所给文本 »
------------------------------------------------------------------------

从实战到原理,线程池的各类使用场景整合(中)

线程池内部的源代码分析


我们在项目里使用线程池的时候,通常都会先创建一个具体实现Bean来定义线程池,例如:


@Bean
public ExecutorService emailTaskPool() {
    return new ThreadPoolExecutor(2, 4,
            0L, TimeUnit.MILLISECONDS,
            new LinkedBlockingQueue<Runnable>(), new SysThreadFactory("email-task"));
}


ThreadPoolExecutor的父类是AbstractExecutorService,然后AbstractExecutorService的顶层接口是:ExecutorService。


就例如发送邮件接口而言,当线程池触发了submit函数的时候,实际上会调用到父类AbstractExecutorService对象的java.util.concurrent.AbstractExecutorService#submit(java.lang.Runnable)方法,然后进入到ThreadPoolExecutor#execute部分。


@Override
public void sendEmail(EmailDTO emailDTO) {
    emailTaskPool.submit(() -> {
        try {
            System.out.printf("sending email .... emailDto is %s \n", emailDTO);
            Thread.sleep(1000);
            System.out.println("sended success");
        } catch (InterruptedException e) {
            e.printStackTrace();
        }
    });
}


java.util.concurrent.AbstractExecutorService#submit(java.lang.Runnable) 源代码位置:


/**
 * @throws RejectedExecutionException {@inheritDoc}
 * @throws NullPointerException       {@inheritDoc}
 */
public Future<?> submit(Runnable task) {
    if (task == null) throw new NullPointerException();
    RunnableFuture<Void> ftask = newTaskFor(task, null);
    execute(ftask);
    return ftask;
}


这里面你会看到返回的是一个future对象供调用方判断线程池内部的函数到底是否有完全执行成功。因此如果有时候如果需要判断线程池执行任务的结果话,可以这样操作:


Future future = emailTaskPool.submit(() -> {
          try {
              System.out.printf("sending email .... emailDto is %s \n", emailDTO);
              Thread.sleep(1000);
              System.out.println("sended success");
          } catch (InterruptedException e) {
              e.printStackTrace();
          }
      });
      //todo something
      future.get();
}


在jdk8源代码中,提交任务的执行逻辑部分如下所示:新增线程任务的时候代码:


public void execute(Runnable command) {
        if (command == null)

------------------------------------------------------------------------

所给记录 »
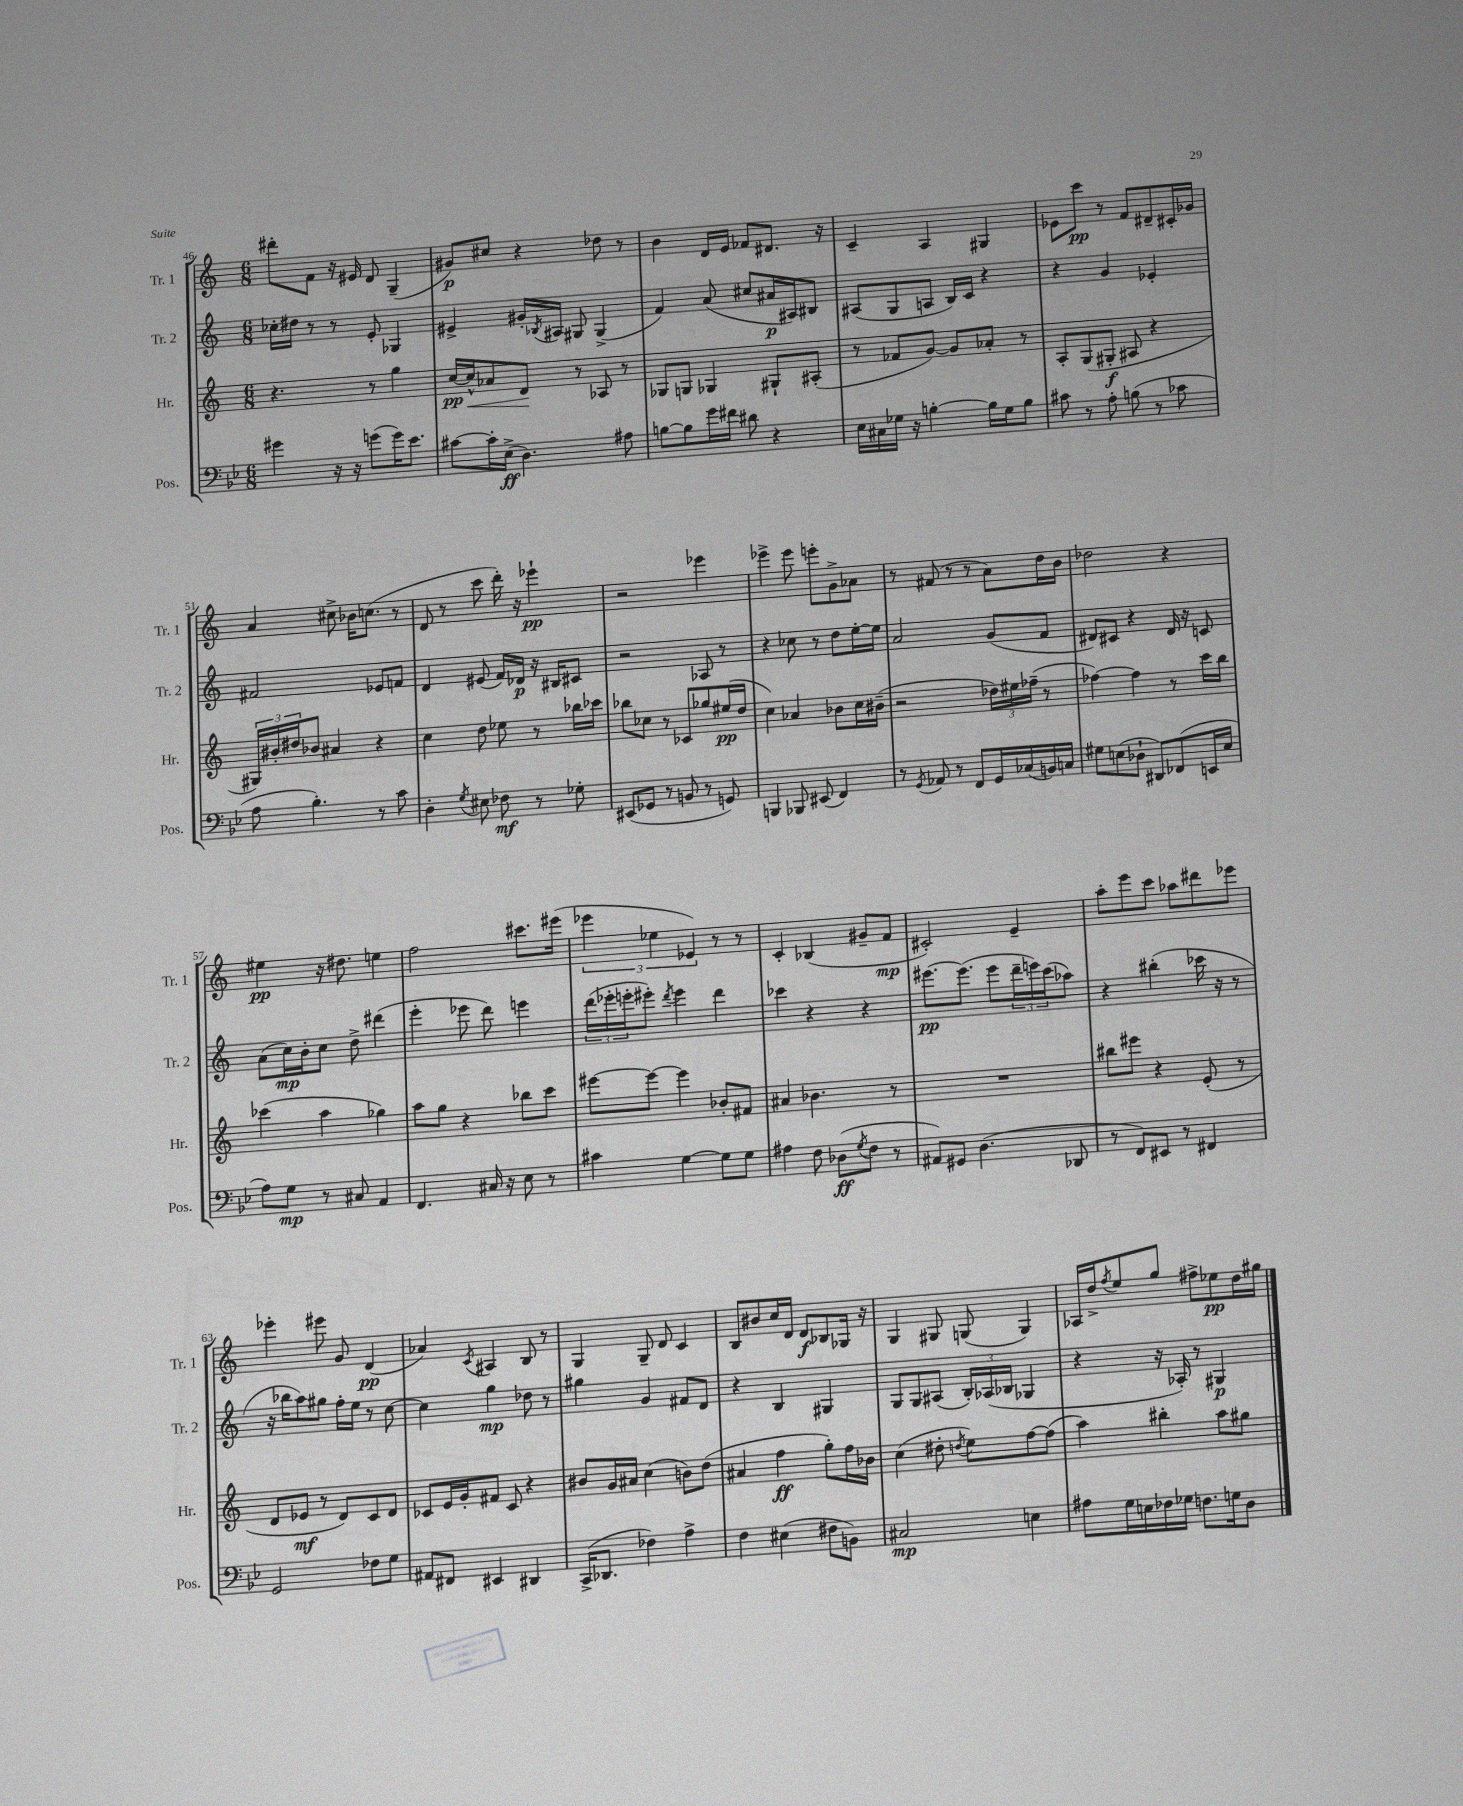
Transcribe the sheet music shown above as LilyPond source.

------------------------------------------------------------------------

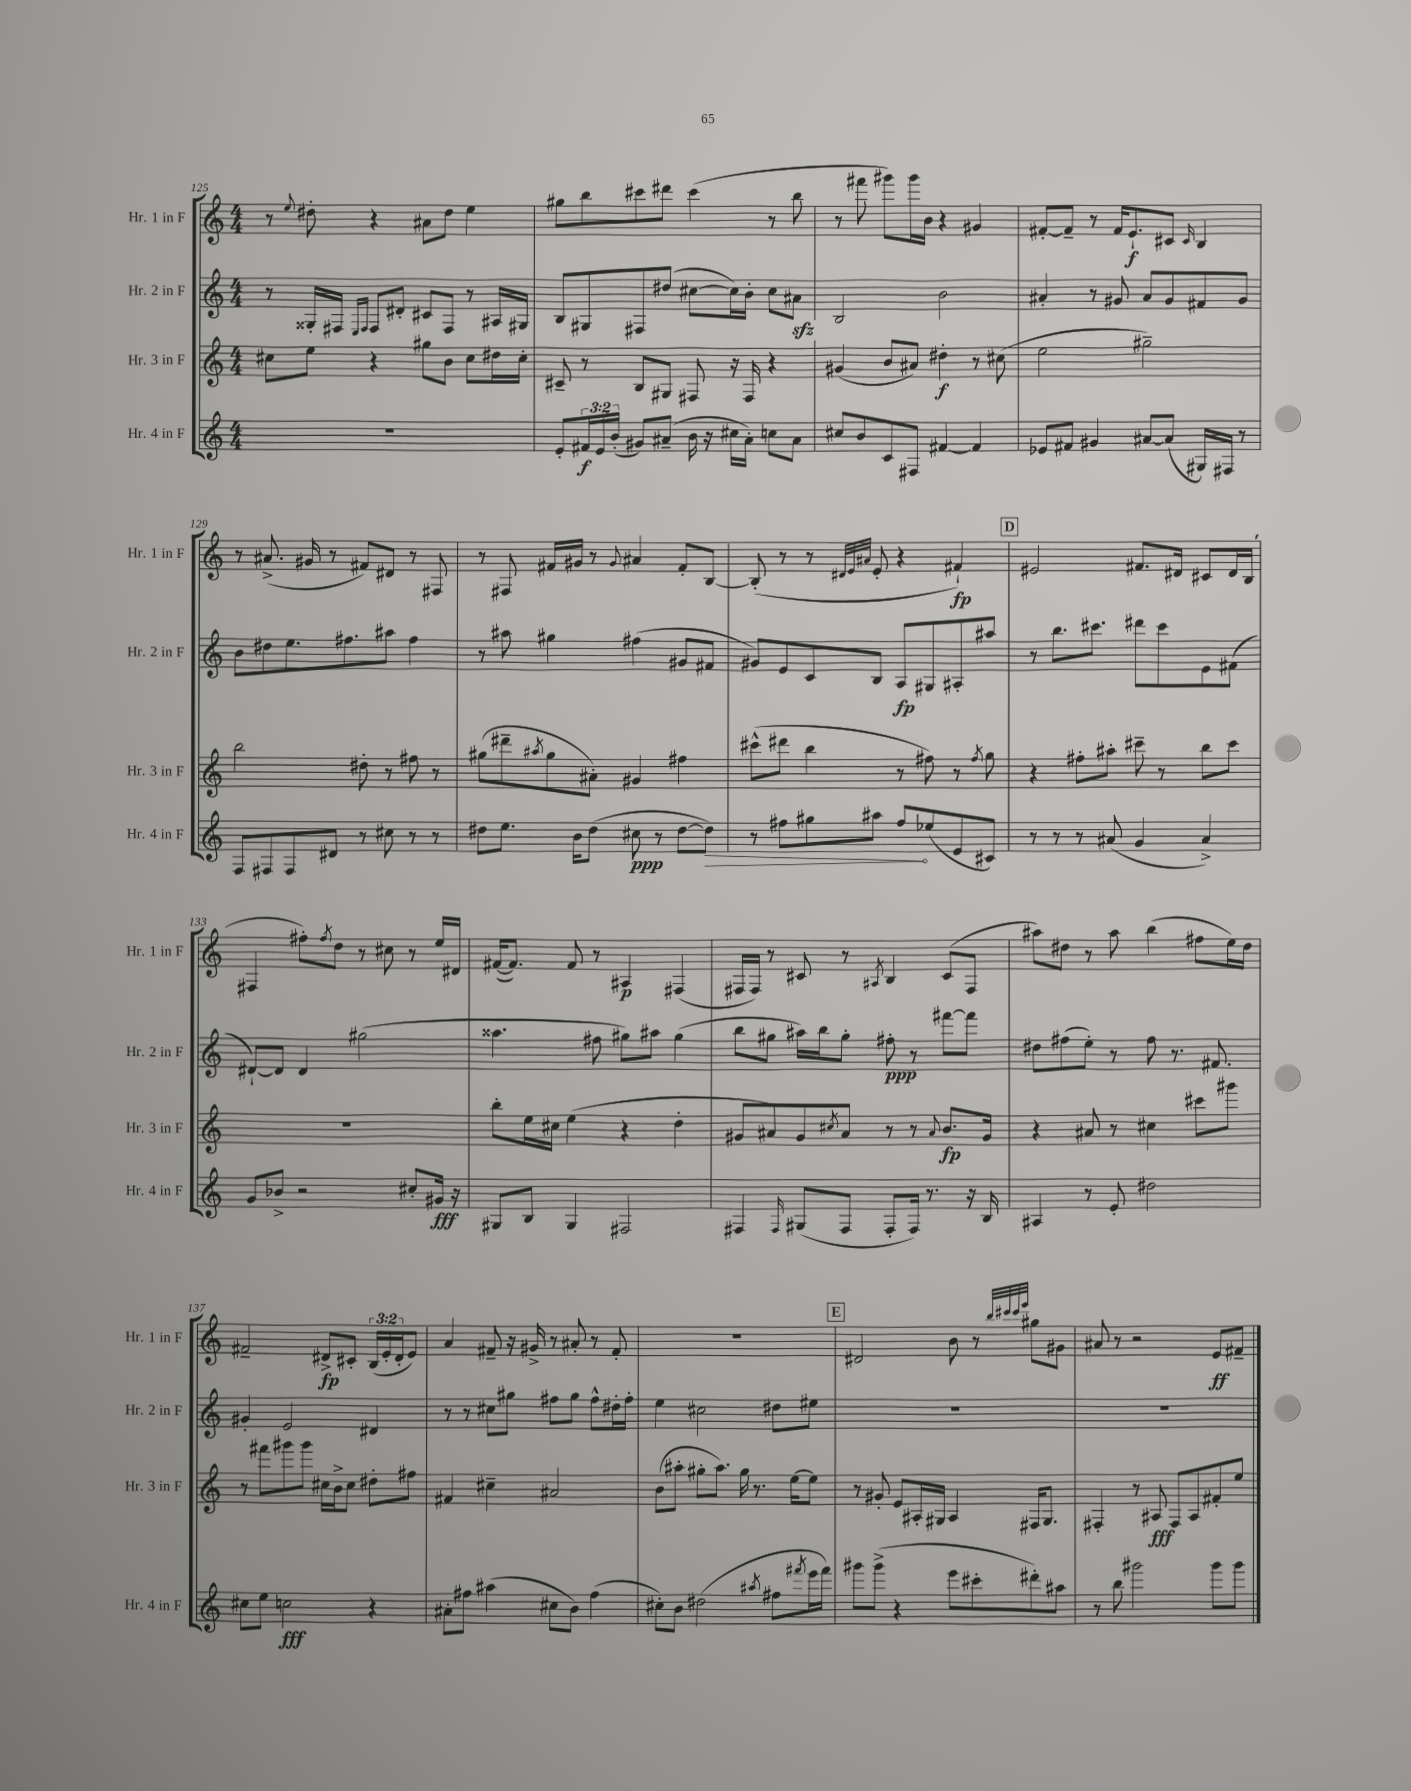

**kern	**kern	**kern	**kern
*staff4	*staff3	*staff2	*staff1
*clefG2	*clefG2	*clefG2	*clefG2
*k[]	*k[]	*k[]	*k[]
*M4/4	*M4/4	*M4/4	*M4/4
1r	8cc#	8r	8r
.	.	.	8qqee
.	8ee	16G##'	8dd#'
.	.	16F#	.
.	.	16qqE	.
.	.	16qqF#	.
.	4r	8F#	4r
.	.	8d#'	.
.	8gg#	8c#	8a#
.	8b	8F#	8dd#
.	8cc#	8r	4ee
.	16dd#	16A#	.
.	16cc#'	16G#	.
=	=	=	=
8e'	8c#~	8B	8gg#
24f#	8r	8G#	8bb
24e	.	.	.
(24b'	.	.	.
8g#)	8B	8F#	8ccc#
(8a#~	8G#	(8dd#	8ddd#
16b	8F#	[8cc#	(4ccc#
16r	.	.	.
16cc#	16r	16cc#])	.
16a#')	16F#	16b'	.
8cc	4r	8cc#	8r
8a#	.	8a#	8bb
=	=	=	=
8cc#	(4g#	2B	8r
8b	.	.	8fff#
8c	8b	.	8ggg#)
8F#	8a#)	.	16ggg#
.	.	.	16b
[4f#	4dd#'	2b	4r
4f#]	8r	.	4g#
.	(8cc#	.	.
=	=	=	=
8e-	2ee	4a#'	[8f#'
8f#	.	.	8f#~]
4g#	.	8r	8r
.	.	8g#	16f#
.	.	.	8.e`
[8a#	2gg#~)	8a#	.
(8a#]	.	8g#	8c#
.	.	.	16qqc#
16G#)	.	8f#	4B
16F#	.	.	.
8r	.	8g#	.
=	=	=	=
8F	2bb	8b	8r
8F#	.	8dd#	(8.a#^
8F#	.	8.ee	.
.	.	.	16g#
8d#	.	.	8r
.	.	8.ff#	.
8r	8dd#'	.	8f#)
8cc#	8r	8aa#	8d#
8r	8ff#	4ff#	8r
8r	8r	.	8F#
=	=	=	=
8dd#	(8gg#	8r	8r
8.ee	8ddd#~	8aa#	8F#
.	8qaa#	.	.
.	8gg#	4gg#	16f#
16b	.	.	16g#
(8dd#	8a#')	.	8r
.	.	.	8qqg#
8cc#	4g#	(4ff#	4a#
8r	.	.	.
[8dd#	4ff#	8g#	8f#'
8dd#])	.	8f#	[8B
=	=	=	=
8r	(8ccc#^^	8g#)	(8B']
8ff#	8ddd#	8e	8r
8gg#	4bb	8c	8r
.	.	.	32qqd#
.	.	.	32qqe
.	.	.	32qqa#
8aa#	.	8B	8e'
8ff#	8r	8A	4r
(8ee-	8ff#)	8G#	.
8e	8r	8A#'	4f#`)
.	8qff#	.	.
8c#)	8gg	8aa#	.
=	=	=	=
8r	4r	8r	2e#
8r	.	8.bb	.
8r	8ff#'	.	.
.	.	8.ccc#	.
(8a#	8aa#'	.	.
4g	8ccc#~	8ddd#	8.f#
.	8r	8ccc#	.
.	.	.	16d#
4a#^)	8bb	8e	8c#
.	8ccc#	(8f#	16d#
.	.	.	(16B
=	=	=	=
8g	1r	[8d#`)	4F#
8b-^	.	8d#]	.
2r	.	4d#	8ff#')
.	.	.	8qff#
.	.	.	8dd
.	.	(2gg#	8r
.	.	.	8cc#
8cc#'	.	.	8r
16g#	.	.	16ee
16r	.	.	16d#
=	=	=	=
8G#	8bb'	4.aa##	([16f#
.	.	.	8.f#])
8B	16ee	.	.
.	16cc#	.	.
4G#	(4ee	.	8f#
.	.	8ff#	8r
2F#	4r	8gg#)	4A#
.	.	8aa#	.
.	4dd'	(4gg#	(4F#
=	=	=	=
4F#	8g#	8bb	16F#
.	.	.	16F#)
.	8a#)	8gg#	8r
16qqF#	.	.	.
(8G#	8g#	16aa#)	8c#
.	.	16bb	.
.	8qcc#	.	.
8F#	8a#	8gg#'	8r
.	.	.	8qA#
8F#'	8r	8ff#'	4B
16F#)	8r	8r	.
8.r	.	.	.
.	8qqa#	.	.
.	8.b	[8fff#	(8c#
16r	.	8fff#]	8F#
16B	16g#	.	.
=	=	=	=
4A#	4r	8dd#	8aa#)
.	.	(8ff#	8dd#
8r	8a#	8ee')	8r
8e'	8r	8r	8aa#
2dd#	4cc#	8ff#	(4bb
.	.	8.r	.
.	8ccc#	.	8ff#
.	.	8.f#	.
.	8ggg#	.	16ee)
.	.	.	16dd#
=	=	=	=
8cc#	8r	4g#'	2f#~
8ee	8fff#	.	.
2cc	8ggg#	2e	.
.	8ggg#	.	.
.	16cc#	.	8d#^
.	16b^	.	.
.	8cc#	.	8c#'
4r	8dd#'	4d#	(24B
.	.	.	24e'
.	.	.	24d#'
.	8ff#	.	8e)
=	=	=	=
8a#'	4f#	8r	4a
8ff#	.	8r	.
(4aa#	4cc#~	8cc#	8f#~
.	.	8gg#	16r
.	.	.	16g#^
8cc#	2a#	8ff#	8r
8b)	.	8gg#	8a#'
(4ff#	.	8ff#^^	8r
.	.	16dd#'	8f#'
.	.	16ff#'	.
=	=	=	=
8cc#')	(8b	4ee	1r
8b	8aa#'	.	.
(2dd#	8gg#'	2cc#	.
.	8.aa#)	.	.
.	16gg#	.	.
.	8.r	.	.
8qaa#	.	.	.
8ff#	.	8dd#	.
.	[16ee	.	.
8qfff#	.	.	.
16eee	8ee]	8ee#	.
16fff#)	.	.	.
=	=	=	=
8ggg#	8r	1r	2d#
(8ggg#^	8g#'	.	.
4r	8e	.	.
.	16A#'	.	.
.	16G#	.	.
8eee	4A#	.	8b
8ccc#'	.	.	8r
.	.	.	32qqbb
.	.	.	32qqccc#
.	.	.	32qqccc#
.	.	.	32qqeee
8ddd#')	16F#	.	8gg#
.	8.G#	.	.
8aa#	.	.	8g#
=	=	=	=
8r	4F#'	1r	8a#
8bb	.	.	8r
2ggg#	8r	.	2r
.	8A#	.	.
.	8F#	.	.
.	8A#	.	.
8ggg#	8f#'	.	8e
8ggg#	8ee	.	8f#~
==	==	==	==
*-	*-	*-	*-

------------------------------------------------------------------------

任务目标 » 在线程池源码分析一文中,找出 emailTaskPool 方法里传给 ThreadPoolExecutor 构造方法的全部参数,按出现顺序逐行列出。

作答结果 »
2
4
0L
TimeUnit.MILLISECONDS
new LinkedBlockingQueue<Runnable>()
new SysThreadFactory("email-task")